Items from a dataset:
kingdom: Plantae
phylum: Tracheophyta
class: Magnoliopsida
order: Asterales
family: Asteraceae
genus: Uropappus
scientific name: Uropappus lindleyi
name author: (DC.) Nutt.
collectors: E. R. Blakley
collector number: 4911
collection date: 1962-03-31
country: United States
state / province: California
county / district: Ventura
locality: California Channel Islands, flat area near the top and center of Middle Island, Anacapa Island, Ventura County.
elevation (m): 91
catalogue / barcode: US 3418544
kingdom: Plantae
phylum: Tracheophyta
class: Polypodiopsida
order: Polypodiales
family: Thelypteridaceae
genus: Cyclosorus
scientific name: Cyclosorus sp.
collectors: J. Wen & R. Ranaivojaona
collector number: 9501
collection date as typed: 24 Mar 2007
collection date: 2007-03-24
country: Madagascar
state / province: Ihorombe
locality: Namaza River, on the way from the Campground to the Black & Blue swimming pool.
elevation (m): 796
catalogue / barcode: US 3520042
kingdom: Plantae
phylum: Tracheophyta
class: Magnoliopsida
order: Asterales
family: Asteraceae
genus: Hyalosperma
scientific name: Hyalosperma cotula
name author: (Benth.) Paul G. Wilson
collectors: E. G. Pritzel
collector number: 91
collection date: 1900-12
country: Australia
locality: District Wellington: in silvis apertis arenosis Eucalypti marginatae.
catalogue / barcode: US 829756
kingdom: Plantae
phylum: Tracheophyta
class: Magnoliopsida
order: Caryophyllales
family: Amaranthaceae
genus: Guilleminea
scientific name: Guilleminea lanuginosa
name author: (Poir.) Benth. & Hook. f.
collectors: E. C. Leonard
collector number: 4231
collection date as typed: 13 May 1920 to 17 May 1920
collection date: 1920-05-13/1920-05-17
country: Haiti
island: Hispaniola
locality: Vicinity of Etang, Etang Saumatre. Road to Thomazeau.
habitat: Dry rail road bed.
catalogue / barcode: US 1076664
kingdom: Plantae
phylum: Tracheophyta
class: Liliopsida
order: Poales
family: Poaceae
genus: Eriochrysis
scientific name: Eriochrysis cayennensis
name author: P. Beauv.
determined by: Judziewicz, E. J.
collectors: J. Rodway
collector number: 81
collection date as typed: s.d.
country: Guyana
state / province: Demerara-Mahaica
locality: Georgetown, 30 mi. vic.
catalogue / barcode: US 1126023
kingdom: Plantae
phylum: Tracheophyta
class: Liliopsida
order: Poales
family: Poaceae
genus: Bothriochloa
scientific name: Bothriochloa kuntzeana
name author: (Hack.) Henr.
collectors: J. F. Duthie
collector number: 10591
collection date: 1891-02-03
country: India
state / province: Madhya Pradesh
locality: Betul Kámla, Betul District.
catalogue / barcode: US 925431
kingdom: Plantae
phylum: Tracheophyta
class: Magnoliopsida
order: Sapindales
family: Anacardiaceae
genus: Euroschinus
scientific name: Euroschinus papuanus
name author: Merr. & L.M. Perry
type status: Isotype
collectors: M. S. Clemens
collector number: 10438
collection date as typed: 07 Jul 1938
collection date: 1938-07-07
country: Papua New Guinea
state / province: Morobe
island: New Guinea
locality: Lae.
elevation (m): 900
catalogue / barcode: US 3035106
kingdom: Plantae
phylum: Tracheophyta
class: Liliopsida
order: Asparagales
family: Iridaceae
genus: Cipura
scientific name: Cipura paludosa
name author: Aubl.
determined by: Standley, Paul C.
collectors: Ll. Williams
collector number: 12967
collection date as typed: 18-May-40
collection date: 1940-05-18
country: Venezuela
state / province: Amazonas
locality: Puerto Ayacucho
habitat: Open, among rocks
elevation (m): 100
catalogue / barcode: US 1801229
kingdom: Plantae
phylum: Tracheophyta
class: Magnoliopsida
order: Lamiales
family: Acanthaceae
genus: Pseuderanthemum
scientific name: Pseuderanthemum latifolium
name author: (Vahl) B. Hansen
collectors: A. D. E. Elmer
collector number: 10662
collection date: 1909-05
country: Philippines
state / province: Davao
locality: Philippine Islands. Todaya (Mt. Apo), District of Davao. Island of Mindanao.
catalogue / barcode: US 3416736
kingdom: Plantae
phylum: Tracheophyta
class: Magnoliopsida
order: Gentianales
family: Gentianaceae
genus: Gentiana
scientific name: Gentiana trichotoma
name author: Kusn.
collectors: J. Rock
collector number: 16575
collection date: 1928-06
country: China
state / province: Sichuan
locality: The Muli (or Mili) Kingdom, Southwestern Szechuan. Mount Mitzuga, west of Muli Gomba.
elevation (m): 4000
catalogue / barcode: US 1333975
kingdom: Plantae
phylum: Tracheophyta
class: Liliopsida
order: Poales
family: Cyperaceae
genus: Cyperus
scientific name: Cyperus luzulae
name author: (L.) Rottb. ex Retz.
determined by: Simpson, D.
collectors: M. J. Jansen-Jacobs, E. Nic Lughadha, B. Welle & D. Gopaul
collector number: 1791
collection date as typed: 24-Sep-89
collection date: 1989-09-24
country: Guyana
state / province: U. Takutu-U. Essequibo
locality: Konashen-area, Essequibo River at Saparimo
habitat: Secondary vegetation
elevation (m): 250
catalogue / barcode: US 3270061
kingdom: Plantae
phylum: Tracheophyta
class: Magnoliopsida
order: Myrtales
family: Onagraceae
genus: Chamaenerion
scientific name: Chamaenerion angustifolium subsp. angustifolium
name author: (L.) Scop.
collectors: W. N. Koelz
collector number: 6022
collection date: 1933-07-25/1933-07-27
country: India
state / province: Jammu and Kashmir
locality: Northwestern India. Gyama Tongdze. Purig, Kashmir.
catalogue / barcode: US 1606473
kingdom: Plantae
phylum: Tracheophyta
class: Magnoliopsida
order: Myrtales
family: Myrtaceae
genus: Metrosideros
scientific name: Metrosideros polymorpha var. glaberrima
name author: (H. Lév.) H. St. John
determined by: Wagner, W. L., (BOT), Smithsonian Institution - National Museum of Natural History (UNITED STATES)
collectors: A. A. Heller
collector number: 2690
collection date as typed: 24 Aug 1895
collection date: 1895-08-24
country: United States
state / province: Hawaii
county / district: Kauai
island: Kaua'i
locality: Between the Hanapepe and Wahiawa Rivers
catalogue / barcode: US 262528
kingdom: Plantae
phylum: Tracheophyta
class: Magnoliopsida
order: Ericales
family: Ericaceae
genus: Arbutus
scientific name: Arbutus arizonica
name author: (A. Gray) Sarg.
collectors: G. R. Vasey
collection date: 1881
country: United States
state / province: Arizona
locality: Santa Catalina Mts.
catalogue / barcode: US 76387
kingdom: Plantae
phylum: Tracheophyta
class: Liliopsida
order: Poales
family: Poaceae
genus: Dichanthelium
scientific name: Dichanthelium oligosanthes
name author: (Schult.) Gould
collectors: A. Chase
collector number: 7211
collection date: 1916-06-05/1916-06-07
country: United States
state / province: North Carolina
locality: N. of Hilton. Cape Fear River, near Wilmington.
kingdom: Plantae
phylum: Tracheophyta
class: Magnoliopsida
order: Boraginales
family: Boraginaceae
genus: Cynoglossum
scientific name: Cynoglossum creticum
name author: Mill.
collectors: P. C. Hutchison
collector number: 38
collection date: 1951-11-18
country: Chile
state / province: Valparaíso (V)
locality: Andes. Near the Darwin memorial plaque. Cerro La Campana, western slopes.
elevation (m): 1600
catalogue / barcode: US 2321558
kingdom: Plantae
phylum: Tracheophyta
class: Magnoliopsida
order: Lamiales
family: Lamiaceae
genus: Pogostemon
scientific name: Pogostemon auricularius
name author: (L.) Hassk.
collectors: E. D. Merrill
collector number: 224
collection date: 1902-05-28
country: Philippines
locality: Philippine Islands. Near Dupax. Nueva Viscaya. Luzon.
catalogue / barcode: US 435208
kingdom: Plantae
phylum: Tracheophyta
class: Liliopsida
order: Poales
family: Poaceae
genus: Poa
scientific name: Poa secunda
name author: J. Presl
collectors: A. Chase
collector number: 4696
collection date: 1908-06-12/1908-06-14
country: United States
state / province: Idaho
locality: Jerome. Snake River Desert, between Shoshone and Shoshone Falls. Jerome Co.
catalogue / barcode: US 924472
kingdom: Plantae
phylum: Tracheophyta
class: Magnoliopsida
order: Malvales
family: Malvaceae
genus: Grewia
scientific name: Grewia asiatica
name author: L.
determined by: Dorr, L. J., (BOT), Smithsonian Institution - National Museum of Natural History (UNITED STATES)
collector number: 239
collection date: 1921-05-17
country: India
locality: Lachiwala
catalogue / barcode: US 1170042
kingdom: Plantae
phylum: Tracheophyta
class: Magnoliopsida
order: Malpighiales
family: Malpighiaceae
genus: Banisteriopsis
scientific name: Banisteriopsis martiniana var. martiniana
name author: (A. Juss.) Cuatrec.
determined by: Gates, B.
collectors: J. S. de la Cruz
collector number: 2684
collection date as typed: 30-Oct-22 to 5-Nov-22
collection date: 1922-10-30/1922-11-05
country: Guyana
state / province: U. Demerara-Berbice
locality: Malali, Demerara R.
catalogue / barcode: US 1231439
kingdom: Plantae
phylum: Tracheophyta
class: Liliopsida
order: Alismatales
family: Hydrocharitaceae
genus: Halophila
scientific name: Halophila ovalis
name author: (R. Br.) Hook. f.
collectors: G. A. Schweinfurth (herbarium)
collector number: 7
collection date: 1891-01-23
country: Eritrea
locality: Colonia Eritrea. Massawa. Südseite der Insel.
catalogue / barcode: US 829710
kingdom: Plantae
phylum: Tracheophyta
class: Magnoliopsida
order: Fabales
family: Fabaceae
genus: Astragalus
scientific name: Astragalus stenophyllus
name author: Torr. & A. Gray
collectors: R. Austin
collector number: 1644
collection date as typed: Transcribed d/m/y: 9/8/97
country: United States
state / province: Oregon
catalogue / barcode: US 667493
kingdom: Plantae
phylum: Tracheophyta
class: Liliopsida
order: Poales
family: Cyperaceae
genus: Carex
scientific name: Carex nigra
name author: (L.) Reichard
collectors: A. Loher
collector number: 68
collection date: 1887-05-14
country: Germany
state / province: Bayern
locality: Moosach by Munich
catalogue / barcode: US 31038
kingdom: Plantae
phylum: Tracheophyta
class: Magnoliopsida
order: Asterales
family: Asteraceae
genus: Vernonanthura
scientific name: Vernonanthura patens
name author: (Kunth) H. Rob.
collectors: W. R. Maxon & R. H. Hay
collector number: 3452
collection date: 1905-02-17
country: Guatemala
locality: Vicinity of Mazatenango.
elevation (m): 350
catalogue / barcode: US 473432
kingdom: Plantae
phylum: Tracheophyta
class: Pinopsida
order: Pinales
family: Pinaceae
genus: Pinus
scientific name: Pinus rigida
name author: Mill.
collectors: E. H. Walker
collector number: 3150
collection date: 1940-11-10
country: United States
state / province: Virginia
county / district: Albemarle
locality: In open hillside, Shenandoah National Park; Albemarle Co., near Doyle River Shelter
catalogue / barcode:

SET PROBLEM: Rewrite everything from the start of the records down to and including the line containing "island: Hispaniola" as a JSON list of strings, with one string per line and blank lines left out.

COMPLETE RESPONSE:
[
  "kingdom: Plantae",
  "phylum: Tracheophyta",
  "class: Magnoliopsida",
  "order: Asterales",
  "family: Asteraceae",
  "genus: Uropappus",
  "scientific name: Uropappus lindleyi",
  "name author: (DC.) Nutt.",
  "collectors: E. R. Blakley",
  "collector number: 4911",
  "collection date: 1962-03-31",
  "country: United States",
  "state / province: California",
  "county / district: Ventura",
  "locality: California Channel Islands, flat area near the top and center of Middle Island, Anacapa Island, Ventura County.",
  "elevation (m): 91",
  "catalogue / barcode: US 3418544",
  "kingdom: Plantae",
  "phylum: Tracheophyta",
  "class: Polypodiopsida",
  "order: Polypodiales",
  "family: Thelypteridaceae",
  "genus: Cyclosorus",
  "scientific name: Cyclosorus sp.",
  "collectors: J. Wen & R. Ranaivojaona",
  "collector number: 9501",
  "collection date as typed: 24 Mar 2007",
  "collection date: 2007-03-24",
  "country: Madagascar",
  "state / province: Ihorombe",
  "locality: Namaza River, on the way from the Campground to the Black & Blue swimming pool.",
  "elevation (m): 796",
  "catalogue / barcode: US 3520042",
  "kingdom: Plantae",
  "phylum: Tracheophyta",
  "class: Magnoliopsida",
  "order: Asterales",
  "family: Asteraceae",
  "genus: Hyalosperma",
  "scientific name: Hyalosperma cotula",
  "name author: (Benth.) Paul G. Wilson",
  "collectors: E. G. Pritzel",
  "collector number: 91",
  "collection date: 1900-12",
  "country: Australia",
  "locality: District Wellington: in silvis apertis arenosis Eucalypti marginatae.",
  "catalogue / barcode: US 829756",
  "kingdom: Plantae",
  "phylum: Tracheophyta",
  "class: Magnoliopsida",
  "order: Caryophyllales",
  "family: Amaranthaceae",
  "genus: Guilleminea",
  "scientific name: Guilleminea lanuginosa",
  "name author: (Poir.) Benth. & Hook. f.",
  "collectors: E. C. Leonard",
  "collector number: 4231",
  "collection date as typed: 13 May 1920 to 17 May 1920",
  "collection date: 1920-05-13/1920-05-17",
  "country: Haiti",
  "island: Hispaniola"
]